A closure happens when a function remembers variables from its lexical scope even after the outer function has finished executing.

What To Know

  • Closures are created naturally in JavaScript.
  • They are used in callbacks, factories, modules, and event handlers.
  • The function keeps access to variables, not frozen copies of values.

Example

function makeCounter() {
	let count = 0;
	return function () {
		count += 1;
		return count;
	};
}

const counter = makeCounter();
counter(); // 1
counter(); // 2

Common Traps

  • Thinking closure copies values once and never updates.
  • Forgetting loop variables can produce closure bugs with var.

Interview Answer

A closure is a function bundled with access to the variables in the scope where it was created.
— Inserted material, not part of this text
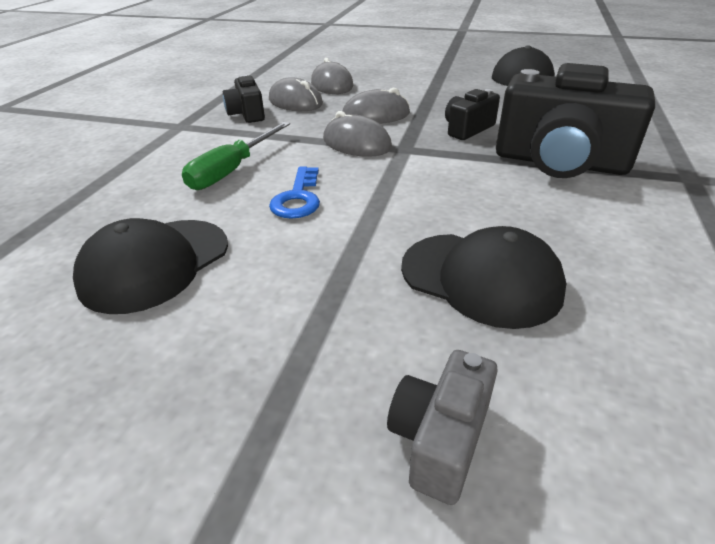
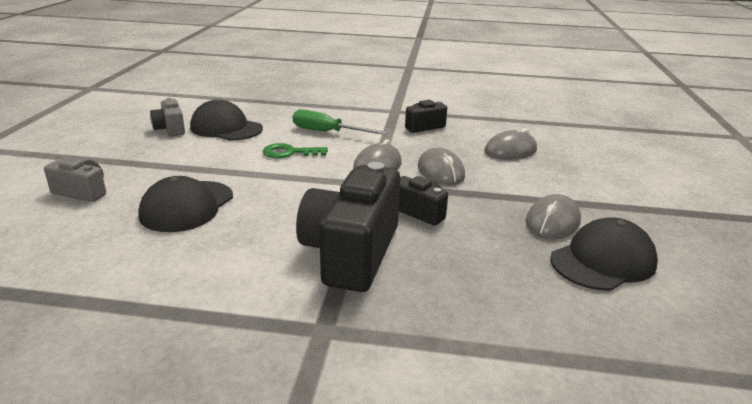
camera: 80 degrees right, 10 degrees down
(109, 345) = (170, 129): none -> grey camera
(295, 102) = (457, 140): grey mouse -> grey mouse (552, 222)
(298, 198) = (289, 153): blue key -> green key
That is why callbacks and factory functions can keep using outer variables after the outer function returns.

this Binding

TL;DR

this is determined by how a function is called, not where it is written.

The Main Rules

  1. Default binding
  2. Implicit binding
  3. Explicit binding with call, apply, or bind
  4. new binding

Example

const user = {
	name: "Ada",
	showName() {
		console.log(this.name);
	},
};

user.showName(); // Ada

Arrow Functions

Arrow functions do not have their own this. They capture this from the surrounding lexical scope.

Common Traps

  • Thinking this points to the function itself.
  • Losing method context when passing a method as a callback.
  • Using arrow functions where dynamic this is actually needed.

Interview Answer

this is based on call-site rules. In regular functions it depends on how the function is invoked. In arrow functions it is lexically inherited from the surrounding scope.

Modules

TL;DR

Modules organize code, control visibility, and avoid global namespace pollution.

What To Know

  • CommonJS uses require and module.exports.
  • ES Modules use import and export.
  • Modules create boundaries that help maintainability and testing.

Example

// math.js
export function add(a, b) {
	return a + b;
}

// app.js
import { add } from "./math.js";

Module Pattern

Before standard modules, closures were often used to simulate privacy.

function createStore() {
	let value = 0;

	return {
		get() {
			return value;
		},
		increment() {
			value += 1;
		},
	};
}

Rapid-Fire Questions

What is closure?

A function retaining access to variables from the scope where it was created.

How is this determined?

By call-site rules for regular functions and lexically for arrow functions.

Why use modules?

To organize code, reduce globals, improve reuse, and make dependencies explicit.